(RECORDS SHOWN)

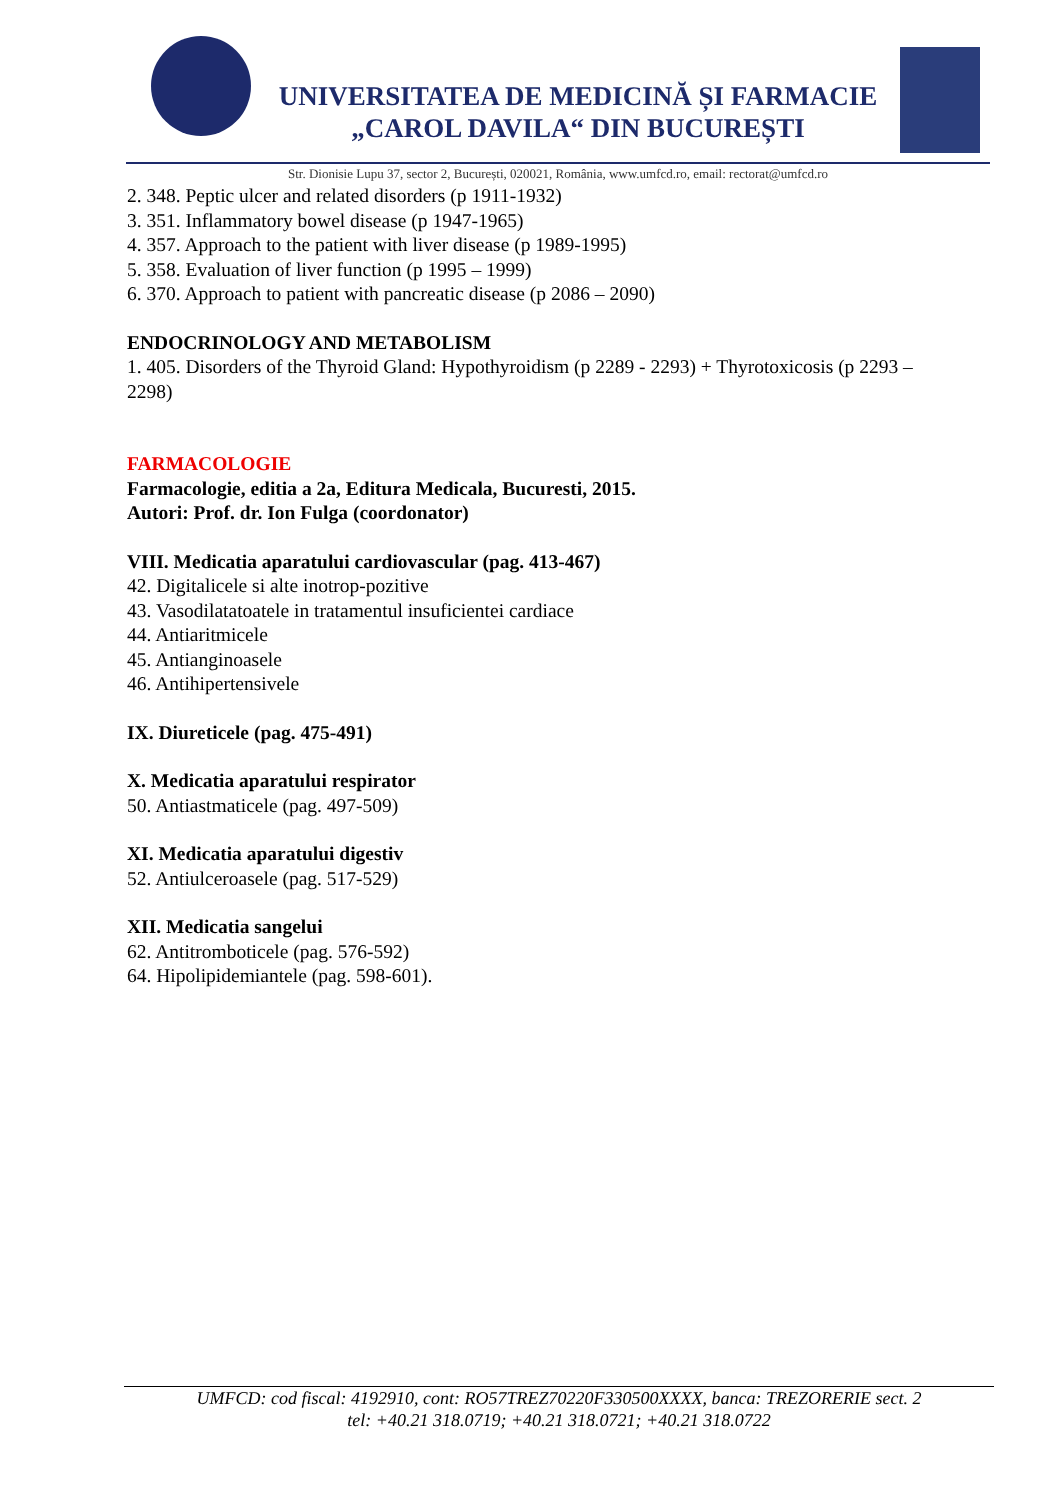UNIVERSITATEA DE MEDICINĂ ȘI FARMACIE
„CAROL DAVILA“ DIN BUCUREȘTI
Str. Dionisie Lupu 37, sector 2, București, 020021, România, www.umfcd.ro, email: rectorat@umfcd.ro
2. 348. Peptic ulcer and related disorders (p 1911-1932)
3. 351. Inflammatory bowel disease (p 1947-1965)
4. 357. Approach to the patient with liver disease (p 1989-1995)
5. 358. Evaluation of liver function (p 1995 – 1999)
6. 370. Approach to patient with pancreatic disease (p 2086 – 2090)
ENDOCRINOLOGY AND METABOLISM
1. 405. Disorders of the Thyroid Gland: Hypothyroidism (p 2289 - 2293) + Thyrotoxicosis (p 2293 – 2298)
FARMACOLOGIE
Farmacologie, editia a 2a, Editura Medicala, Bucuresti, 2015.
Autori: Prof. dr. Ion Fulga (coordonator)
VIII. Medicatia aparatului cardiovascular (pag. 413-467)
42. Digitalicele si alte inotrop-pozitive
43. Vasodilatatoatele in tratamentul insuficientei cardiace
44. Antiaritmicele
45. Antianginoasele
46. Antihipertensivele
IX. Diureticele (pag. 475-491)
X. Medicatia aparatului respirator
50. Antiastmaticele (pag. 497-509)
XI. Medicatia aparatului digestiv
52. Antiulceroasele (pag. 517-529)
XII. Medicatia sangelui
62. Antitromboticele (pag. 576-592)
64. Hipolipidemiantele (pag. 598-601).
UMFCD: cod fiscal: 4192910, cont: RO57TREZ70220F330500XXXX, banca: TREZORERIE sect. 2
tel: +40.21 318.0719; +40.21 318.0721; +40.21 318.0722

(End RECORDS SHOWN)
(RECORDS SHOWN)

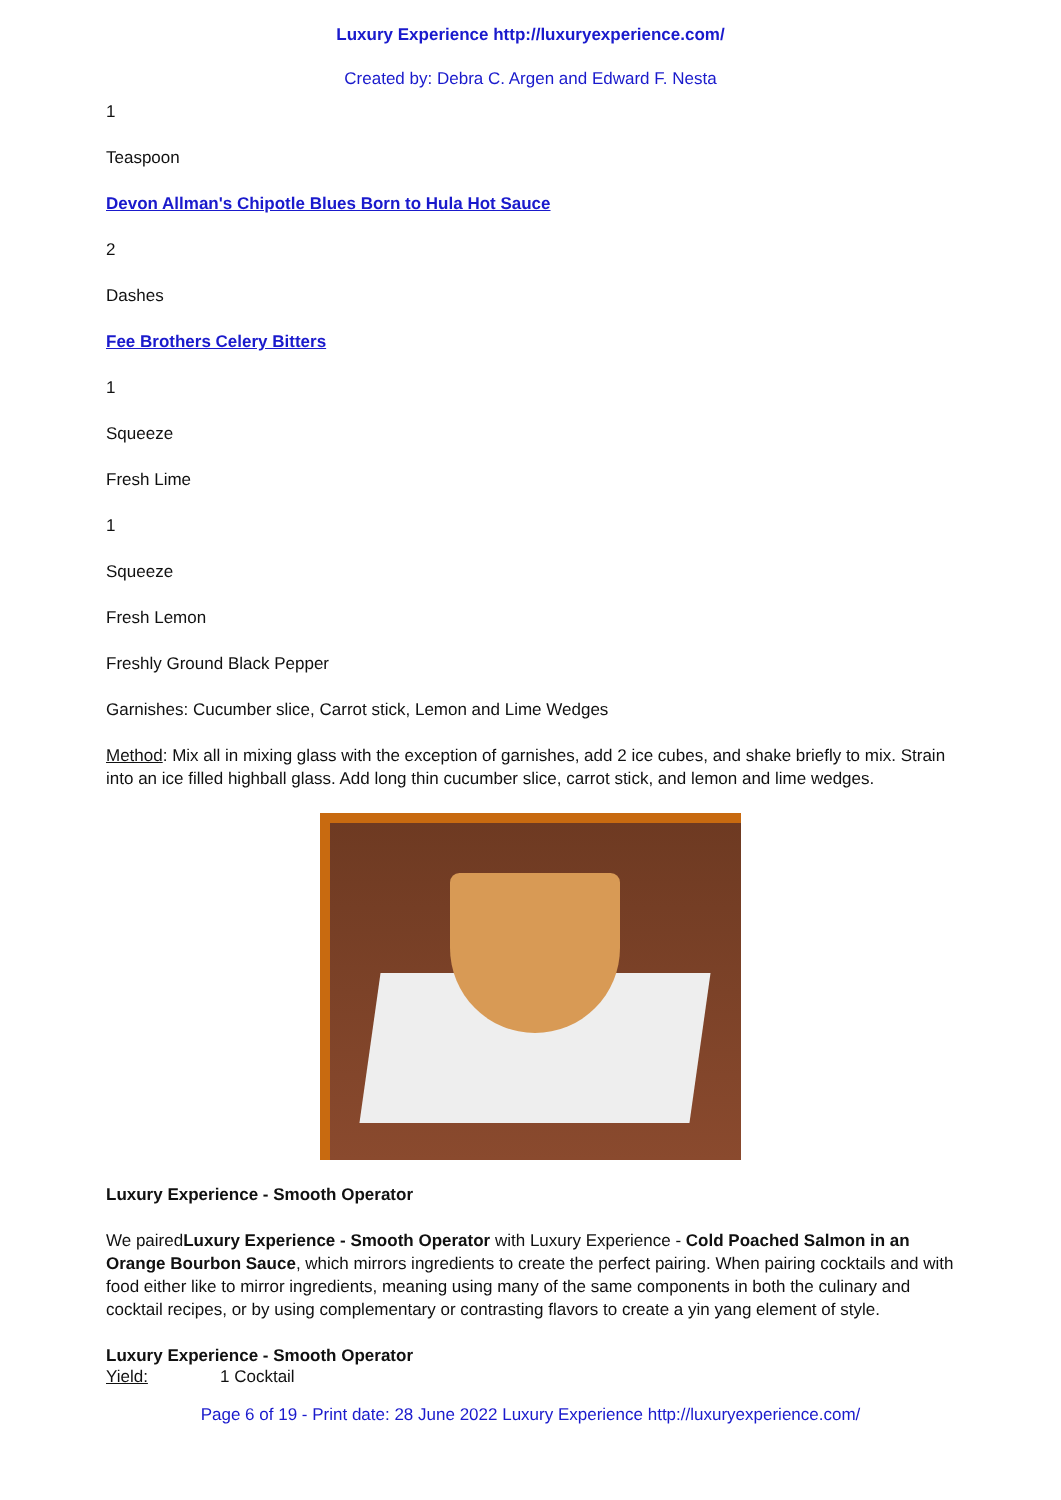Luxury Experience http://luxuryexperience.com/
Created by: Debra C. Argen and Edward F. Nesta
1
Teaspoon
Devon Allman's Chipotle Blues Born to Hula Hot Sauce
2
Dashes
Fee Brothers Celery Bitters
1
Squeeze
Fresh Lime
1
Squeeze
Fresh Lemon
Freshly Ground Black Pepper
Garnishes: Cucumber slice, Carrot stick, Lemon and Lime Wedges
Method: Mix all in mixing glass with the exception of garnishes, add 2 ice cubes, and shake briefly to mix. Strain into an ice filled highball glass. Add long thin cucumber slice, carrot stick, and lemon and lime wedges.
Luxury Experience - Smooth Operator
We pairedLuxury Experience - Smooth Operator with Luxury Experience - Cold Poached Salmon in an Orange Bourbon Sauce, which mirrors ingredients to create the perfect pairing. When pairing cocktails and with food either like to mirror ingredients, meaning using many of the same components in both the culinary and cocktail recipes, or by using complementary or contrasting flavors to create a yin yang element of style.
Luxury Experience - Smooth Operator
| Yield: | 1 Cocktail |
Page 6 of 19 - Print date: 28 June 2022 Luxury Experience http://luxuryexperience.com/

(End RECORDS SHOWN)

■ ACTIVITY
Using the data above, retype exactly the lines from the line with "UNIVERSITATEA DE MEDICINĂ ȘI FARMACIE" to the line with "2. 348. Peptic", inclusive. No pictures and nothing else.

■ ANSWER BOX
UNIVERSITATEA DE MEDICINĂ ȘI FARMACIE
„CAROL DAVILA“ DIN BUCUREȘTI
Str. Dionisie Lupu 37, sector 2, București, 020021, România, www.umfcd.ro, email: rectorat@umfcd.ro
2. 348. Peptic ulcer and related disorders (p 1911-1932)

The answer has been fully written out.